Tuesday, April 03, 2018

Memory in Poetry: No More Goodnights


No More Goodnights
 


Caught up
In a swirl of emotions
Feelings flowing like typhoon season

The timing
Catches me off guard
Even though I prepare for it
Each and every time

No tears
Pain underlying
As time seems to fly

My attitude
Lack of tolerance
Define this moment that is etched in forever
Time flies

Still I celebrate

The moments
Adventures and life
Of you
Of us

Forever you will remain
Engrained in this cell structure of mine

Remembering
The promise you made me keep
The standards and bars
That remain high

As I know you watch
Showering your smile from above
In a place where you still
Give me love

My mind
And heart’s eye
Still wonders why

Yet
I cherish
Cling tightly to
All the things that you

Left
Inspired
Installed

In my heart and mind

Still
I feel you gone
Long gone before your time

So I will never say

Goodnight
To the love of my life



From the chocolatezeus collection  4/3/18  ©

Monday, April 02, 2018

Poetry: The Mists of Fleeting Feelings

That longing to look into your
soulful eyes again
slightly haunts me

as the death knell has told
seemingly so long ago

Still feels like something is left
an ember that may still be warm
And then reality slaps me back into reality

Seeing
Looking
Feeling

clearly
you chose
showed your choice to me

my soul weeps
my heart no longer beats

for there we were
upon the precipice of eternity
with the ability to tame our reality

yet

somewhere else
for some unknown reasons
you gave up
walked away from everything

no matter my efforts
met with audacious attitude and fatalistic
inconsequential venomous
retorts

you showed me the way
the path that you had taken

no matter my desire
the fires that burnt
to do all things and save you

into the mists of the abyss
you chose to partake in

Now
I just watch you falling

further and further away

falling

until this time
where I shock a flatline
for the last time

and let the mist claim
what is left of
the sum of nothing




from the chocolatezeus collection.  4/2/18. (c)

Sunday, April 01, 2018

Professor Marston and the Wonderwomen

So I watched this movie last week and I forgot to comment on it.

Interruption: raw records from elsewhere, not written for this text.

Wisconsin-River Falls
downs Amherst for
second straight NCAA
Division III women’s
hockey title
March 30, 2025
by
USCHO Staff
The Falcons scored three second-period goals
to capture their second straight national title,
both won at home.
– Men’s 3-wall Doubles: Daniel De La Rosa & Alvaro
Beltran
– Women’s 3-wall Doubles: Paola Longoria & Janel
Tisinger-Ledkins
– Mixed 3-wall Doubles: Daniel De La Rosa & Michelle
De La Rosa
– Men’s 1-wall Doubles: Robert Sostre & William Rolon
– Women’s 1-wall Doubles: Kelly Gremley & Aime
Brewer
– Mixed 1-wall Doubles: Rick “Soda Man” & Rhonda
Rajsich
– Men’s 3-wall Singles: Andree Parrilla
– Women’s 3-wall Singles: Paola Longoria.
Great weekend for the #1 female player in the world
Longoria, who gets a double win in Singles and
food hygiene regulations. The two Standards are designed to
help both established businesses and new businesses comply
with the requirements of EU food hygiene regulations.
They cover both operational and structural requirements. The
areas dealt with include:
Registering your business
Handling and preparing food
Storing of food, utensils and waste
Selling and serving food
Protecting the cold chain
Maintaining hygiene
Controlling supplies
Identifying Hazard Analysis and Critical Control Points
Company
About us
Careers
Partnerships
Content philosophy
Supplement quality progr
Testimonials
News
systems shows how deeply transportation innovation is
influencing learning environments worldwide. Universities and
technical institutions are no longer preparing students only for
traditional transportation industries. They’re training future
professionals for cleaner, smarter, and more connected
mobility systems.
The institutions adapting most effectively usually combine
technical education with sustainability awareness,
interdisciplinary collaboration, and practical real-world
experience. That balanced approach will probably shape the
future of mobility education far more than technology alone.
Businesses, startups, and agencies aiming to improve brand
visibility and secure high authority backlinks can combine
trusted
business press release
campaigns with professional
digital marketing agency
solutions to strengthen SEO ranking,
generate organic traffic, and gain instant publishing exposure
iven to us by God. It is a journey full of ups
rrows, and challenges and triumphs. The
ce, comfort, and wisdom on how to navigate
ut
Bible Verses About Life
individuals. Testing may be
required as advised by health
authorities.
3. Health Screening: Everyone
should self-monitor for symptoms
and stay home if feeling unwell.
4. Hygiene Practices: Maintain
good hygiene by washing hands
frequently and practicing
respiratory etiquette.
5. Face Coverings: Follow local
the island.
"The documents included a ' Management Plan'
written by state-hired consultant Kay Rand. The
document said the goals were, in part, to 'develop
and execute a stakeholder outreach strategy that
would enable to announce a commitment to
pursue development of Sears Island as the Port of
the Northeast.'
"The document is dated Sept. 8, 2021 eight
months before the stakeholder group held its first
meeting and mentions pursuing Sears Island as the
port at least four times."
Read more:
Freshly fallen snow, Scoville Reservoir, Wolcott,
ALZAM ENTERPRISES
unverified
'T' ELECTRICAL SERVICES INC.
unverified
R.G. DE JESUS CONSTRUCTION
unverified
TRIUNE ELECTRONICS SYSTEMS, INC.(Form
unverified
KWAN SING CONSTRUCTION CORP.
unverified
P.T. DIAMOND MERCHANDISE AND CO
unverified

The movie started off slow for me. I had to really pay attention and make myself think in order to maintain interest.

It shows the old 50s style living with an introduction into a nonmonagamous lifestyle. Which was beyond taboo for that era.  And also the creation of the Wonder Woman concept.

I watched it because little one had said she watched it and there was nothing else at that point to watch so I figured I would waste time and check it out.

The 50s household style made me miss married life and a woman that could handle that plus the modern era. But it showed a light on the hardship of becoming interested in the bdsm and poly lifestyles in a straight laced only time period.

Their introduction into rope play was romanticized and there really wasn't a true explanation in the Dominant/submissive dynamic. And most assumed that he was the dominant incorrectly.

But it brought somethings together that really hadn't been considered. And it brought about the situation and history for the Wonder Woman persona.

It definitely made me think about the household and what I originally wanted to what is now.

If you have interest then check it out.